To cut emissions in the country, the transport sector is in a phase of transition. The endeavour is to shift as fast as possible from fossil-powered vehicles to electric vehicles (EVs). For this, government support is critical in several areas, including the setting up of a pan-India charging infrastructure.
While these may seem early days, EV adoption is slowly gaining traction with sales expected to top two million during 2023-24. The government’s support for start-ups and original equipment manufacturers (OEMs) in an import-dependant segment could play a significant role in the effort to electrify 70 per cent of all commercial cars, 30 per cent of private cars, 40 per cent of buses and 80 per cent of two- and three-wheelers by 2030.
Economics of scale and localisation are expected to reduce manufacturing costs and make EVs more affordable, while the rise in fossil fuel costs could disincentivise the purchase of internal combustion engine (ICE) vehicles. Though higher upfront cost differential between EVs and ICE vehicles is a key barrier, early parity could be a trigger for growth.
“The electric vehicle adoption and setting up of charging infrastructure currently face a chicken and egg situation where vehicle owners fear range anxiety and charging point operators fear poor utilisation due to low adoption,” notes Rohan Rao, Partner, KPMG in India. He adds: “In this transition, two-wheelers and three-wheelers are at the forefront of EV adoption. The EV adoption in two-wheelers for the next two-three years shall be contingent on government support till parity is achieved.”
Commercial users are currently at the forefront of EV adoption. However, significant penetration can only be achieved with large scale EV adoption for personal use which is expected to pick up once battery and component prices go down. Given the reducing cost curves across battery, motor and other major vehicle components, and more OEMs entering this space, EV adoption in India is likely to see significant tailwinds in the coming years. This will be particularly in the two- and three-wheeler segments.
The good news is also that the Central and State governments are now prioritising replacing their ageing public transport fleets with electric buses to decarbonise intra-city transport. Under the National Electric Bus Programme, about 50,000 electric buses are expected to be deployed in the next 7-8 years. Trials on high density inter-city routes are also expected with the introduction of buses with a 400-450 km range per charge.

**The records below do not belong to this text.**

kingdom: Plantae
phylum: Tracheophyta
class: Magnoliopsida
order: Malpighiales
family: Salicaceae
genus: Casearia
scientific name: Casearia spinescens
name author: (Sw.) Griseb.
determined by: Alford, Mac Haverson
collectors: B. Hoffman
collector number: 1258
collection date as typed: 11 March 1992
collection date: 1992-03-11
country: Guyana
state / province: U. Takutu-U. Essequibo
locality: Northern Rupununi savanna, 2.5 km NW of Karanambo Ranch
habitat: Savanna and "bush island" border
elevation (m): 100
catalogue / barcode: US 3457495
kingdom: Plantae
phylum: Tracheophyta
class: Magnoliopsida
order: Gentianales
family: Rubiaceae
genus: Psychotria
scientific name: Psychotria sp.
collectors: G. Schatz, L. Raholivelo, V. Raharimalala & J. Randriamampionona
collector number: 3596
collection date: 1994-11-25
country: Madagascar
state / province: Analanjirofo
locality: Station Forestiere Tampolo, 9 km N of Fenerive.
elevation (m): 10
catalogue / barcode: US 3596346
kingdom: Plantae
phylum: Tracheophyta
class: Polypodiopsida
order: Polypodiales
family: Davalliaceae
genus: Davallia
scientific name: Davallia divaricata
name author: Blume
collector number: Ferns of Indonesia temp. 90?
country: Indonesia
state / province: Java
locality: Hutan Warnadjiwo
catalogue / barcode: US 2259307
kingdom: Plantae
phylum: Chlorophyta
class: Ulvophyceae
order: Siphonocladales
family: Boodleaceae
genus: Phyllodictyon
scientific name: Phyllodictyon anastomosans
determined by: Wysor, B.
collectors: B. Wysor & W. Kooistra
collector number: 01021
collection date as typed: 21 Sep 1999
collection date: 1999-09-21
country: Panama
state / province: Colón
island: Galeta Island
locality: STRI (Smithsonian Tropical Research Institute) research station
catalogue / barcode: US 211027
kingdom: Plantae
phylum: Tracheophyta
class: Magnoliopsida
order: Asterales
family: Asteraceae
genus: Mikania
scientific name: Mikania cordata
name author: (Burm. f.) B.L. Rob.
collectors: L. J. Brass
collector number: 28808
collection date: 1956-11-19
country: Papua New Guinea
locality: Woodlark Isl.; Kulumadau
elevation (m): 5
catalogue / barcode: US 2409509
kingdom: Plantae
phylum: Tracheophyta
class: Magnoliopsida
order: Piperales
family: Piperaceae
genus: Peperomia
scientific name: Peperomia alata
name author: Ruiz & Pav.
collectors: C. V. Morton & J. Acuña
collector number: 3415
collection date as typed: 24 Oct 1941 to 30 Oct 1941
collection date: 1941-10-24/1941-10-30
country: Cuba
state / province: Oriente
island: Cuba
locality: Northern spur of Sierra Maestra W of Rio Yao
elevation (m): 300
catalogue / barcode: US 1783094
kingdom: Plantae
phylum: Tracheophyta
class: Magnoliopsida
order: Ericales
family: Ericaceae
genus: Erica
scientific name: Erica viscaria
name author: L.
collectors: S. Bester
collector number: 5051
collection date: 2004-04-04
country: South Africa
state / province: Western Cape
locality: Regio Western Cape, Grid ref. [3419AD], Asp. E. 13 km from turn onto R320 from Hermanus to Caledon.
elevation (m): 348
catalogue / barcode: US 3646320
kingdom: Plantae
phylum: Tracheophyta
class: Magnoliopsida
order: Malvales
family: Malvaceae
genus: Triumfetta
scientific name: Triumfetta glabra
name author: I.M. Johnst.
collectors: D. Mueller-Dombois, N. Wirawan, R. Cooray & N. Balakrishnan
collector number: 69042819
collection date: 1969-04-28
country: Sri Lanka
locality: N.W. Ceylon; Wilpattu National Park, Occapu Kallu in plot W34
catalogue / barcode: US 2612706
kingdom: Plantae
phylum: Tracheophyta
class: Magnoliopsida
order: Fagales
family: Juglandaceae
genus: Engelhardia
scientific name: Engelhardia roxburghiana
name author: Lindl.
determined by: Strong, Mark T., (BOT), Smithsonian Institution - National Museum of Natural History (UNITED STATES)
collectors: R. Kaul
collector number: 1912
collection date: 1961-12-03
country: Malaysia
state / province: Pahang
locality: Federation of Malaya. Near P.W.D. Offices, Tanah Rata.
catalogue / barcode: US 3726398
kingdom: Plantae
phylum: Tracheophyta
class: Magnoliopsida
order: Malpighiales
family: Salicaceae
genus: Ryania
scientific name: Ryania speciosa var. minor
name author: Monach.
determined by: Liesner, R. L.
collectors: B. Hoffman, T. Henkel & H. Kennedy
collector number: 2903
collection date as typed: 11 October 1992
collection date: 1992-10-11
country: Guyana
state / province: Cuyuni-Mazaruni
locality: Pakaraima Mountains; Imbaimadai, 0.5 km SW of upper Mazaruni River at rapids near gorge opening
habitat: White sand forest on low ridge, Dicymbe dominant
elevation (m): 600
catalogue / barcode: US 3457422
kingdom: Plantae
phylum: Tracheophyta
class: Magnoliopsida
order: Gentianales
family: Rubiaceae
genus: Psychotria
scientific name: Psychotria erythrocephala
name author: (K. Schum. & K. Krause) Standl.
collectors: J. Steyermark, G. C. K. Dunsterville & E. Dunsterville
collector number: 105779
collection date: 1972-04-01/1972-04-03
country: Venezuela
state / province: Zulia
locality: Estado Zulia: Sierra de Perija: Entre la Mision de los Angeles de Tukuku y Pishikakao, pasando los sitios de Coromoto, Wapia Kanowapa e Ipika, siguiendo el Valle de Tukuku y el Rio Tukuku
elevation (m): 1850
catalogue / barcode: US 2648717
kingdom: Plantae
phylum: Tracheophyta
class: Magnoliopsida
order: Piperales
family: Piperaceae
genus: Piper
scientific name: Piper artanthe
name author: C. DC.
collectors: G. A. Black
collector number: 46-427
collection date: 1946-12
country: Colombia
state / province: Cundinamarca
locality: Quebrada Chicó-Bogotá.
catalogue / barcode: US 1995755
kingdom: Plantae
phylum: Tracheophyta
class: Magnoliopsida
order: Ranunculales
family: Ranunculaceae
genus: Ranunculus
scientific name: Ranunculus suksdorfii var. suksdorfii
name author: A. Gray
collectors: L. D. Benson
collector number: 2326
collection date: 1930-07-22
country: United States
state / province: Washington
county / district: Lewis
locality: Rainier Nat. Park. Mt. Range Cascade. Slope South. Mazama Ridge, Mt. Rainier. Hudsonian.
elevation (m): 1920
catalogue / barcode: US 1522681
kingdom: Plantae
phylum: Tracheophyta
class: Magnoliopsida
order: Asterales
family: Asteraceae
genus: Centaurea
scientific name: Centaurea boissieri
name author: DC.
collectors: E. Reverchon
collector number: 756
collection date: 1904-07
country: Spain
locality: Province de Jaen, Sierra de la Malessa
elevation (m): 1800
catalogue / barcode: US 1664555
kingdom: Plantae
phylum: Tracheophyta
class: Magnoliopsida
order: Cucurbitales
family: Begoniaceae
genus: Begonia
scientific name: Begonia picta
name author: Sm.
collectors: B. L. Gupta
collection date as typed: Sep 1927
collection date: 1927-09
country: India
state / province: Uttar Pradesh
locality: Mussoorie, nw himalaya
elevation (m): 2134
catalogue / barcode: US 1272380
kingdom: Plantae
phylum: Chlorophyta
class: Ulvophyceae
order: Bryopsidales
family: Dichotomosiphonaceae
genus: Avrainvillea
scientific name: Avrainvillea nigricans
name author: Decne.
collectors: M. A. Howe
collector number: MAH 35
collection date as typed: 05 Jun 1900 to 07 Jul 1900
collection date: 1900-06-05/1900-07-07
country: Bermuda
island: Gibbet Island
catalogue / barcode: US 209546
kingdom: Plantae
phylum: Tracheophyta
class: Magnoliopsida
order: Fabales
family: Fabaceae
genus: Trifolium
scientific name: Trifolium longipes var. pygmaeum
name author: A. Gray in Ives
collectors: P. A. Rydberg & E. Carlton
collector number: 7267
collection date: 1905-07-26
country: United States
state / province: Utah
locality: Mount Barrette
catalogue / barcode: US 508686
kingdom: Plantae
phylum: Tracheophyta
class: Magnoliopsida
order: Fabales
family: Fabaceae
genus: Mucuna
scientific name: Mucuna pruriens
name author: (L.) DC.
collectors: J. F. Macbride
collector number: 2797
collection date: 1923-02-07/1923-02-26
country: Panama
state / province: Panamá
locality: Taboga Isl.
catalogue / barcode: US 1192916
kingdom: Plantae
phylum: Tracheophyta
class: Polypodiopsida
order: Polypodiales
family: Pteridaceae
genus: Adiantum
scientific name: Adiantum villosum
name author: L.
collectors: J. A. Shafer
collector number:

At present, there are barely 5,000-6,000 charging units. But things are changing. Innovative models for private and public charging, on-the-go charging stations at fuel stations are happening. A whitepaper by Alvarez and Marsal in 2022 pointed out that India has to set up 46,000 EV charging stations by 2030. With a large automotive industry, India is ripe for innovation and rapid adoption of EVs. Some industry subsegments can grow at 50-100 per cent annually over the next five years if supply chain, product safety, product and battery innovation, charging infrastructure and financing obstacles are removed.
“All the oil and gas majors in India are aggressively setting up EV charging stations. IOCL, HPCL and BPCL have set up a number of charging stations and these companies have tie-ups with multiple OEMs, charger manufacturers and fleet operators for support and technology transfer. These OMCs have plans of installing 20,000-plus charging stations by 2027, pursuing EV as a serious opportunity,” says Rao.
For electric two-wheelers and cars plying within cities, range anxiety is not a major challenge with intra-city travel limited to 30 to 50 km a day. However, it is a concern for inter-city travel. Therefore, both the government and companies are planning EV fast-charging corridors along national highways. The effort is to upgrade existing highways to integrate one EV charging station per 50-100 km.
By all accounts, the EV segment needs longer-term government support to encourage organisations and end-customers. Manish Saigal, Managing Director at Alvarez & Marsal India, says: “While the government is determined to make India the global hub for EVs, consumers are seeking cleaner options for mobility; e-commerce and other progressive freight businesses have already announced aggressive sustainability targets for electrification of their fleets.” The stage is set and all stakeholders are awaiting the big push. If all goes well, the targets set for EV penetration are likely to be achieved by 2030.